Он посмотрел - козья впалая чуть щека, вишнево-алый из-под поднятого воротника шарфик. Отличная, ат-личная головка! Она не глядела на него, стояла как ни в чем не бывало, а он, ни жив ни мертв от поднимавшихся в груди ужаса и восторга, превращался в соляной столб. Он мог бы и грохнуться, не поддерживай его плечи соседствующих матросов-пассажиров. И все вокруг начинало благоухать, трепеща и просыпаясь от косной очуждости. «И красота, - было у него где-то раньше, - как пробужденье, как жажда жизни, как рожденье…» Ха, - думал он, - вот так история! Расскажи Семену или Илпатееву, не поверют. Но ведь умница, думал, вот ведь взяла и постучала пальчиком девочка.

Он прямо- таки зарадовался за нее.

Кончилось, однако, всегдашним: она вышла на следующей остановке.

Когда, готовясь сам к выходу и слыша стуки собственного сердца, он протиснулся в «ее» направлении, обнаружилось, ха-ха, что «ее» нет. Она вышла на предыдущей. И что все.

Зарождающаяся было испуганная улыбка в лице его, сделавшись ненужной, сделала что-то вроде выкидыша.

Но все- таки он будто что-то понял, что-то открылось ему чрез это случайное мимолетное касание чужой и прекрасной, наверное, жизни. Он сошел на своей, на «Детском мире», с разгону продолжая какое-то время радоваться и горевать одновременно. «О Нежность, -вспыхивали у него в мозгу читанные ему когда-то Илпатеевым стихи Рембо, - музыка, мир…» Он свернул в арку. «И кипящие белые слезы. О Нежность! - и женский голос, проникающий в глубины вулканов и арктических гротов…» Господи, думал Паша, сколько музыки в этом мире и сколько любви, и как же надо было постараться, чтобы… Стоп! В эту даль нынче мы ходить не будем.

Он прошел арку, вошел во двор, и у черного хода в «молочный» (дом его возле «Детского мира» носил в честь магазина в первом этаже название «Молоко»), у распахнутого задка автофургона, один из грузчиков, вытягивающих крючками пустые ящики, пьяновато знакомо залыбившись, помахал ему рукою в рваной верхонке:

- Привет инженерам!

Это был Расторгуев. Толик Расторгуев с энергофака, ярчайший пример яминского мастурбантства послевоенного поколения.

- Весна нешто? - В одно небрежное касание профессионала сбрасывая в ячейку ящик, хрипло-весело крикнул Расторгуй. - Или ишшо вернется, Паш?

Двух верхних зубов у Расторгуя не было сбоку, язык как-то по-собачьи выталкивался то и дело в эту дыру, и поэтому, наверно, Расторгуй слегка шепелявил, скрывая дефект народным, как ему, видно, казалось, выговором.

- Ишшо да! - В тон ему весело подтвердил Паша, подумавши, что Расторгуй народничает еще и из гордости, не смиряясь с судьбой.

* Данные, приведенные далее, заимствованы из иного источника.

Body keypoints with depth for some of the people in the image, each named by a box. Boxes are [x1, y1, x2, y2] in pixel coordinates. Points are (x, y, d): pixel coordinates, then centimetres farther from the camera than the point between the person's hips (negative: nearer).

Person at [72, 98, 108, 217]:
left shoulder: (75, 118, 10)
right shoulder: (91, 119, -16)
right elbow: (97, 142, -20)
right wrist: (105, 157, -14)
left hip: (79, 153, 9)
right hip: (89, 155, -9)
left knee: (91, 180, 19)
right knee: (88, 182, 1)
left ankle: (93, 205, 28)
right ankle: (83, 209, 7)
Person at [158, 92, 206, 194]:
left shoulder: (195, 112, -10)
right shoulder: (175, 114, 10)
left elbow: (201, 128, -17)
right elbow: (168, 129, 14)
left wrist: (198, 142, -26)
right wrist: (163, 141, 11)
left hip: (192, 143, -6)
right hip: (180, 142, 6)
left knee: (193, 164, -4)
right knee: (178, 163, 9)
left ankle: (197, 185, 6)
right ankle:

Он поприветливее, как можно приветливее помахал Толику рукою - бывай, дескать, старик! Извини, спешу немножко. И тот, Расторгуй, отлично его понял, понимающе кивнув.

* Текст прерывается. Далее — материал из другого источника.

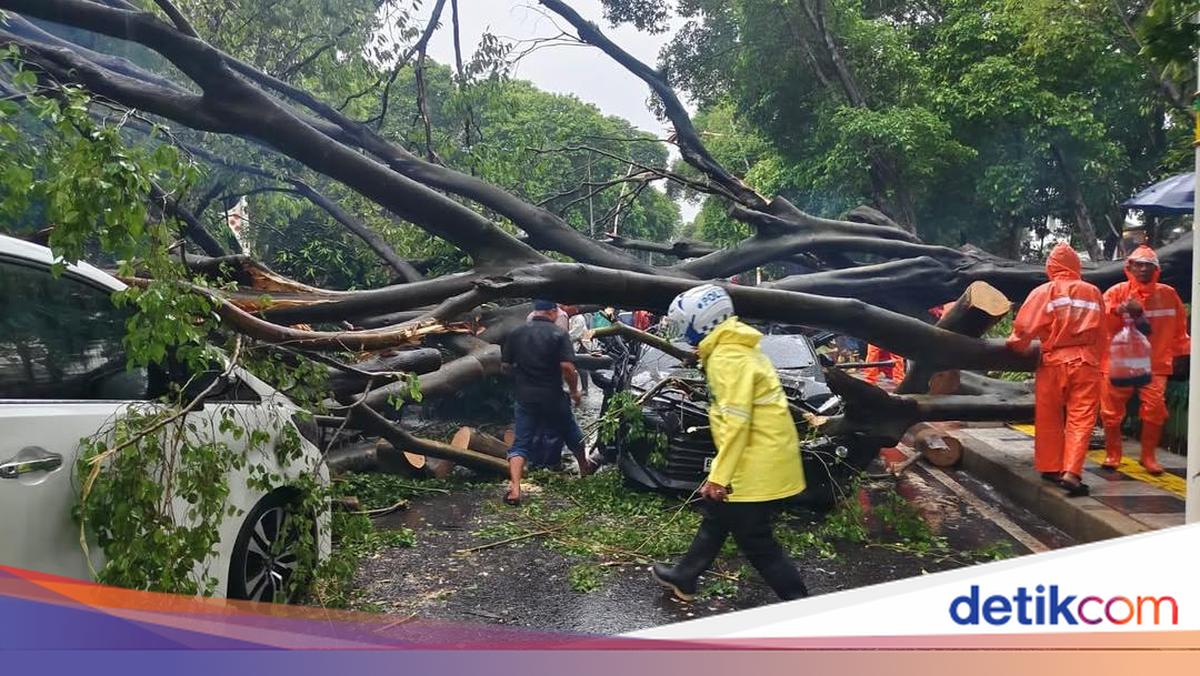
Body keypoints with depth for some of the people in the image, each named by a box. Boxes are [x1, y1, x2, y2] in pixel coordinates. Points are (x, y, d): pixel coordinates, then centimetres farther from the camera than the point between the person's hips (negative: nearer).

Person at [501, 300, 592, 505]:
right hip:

Расторгуй был предтечею Жени Мытарева, на класс старше. У него не было Жениного баритона, он был шептун, но моду, с обычным запозданием приплывшую наконец в Яминск из столиц - интимно-проникновенно о каком-нибудь дыме сигарет и что «что-то не так, не так, что-то не удалось», - моду петь под гитару, нашептывая и «вводя в состояние», завел в школе именно он. Потом, окончательно «войдя», Расторгуй вообразил, что до безумия любит девочку из собственного класса, которая лучше всех пела под его гитару, приходил с гитарой под ее окна ранними ночами, замучил до посинения этой романтикой, отчаялся, стал запиваться… Ну и прочее…

У подъездной двери, у наборного, врезанного общественностью замка переминалась на высоких каблуках пышноволосая с медным отливом женщина. Алый, чудовищной длины маникюрный ноготь замер как раз на цифре «7», когда Паша, привыкший к подобным явлениям у своего подъезда, по-свойски спросил: ну что, дескать, не получается немножечко?

- Да вот… - с нарождающейся женской усмешкой в глазах, обернулась та на мужской, всегда, как видно, приятный ей голос. И оба они одновременно вздрогнули. Это была Кармен.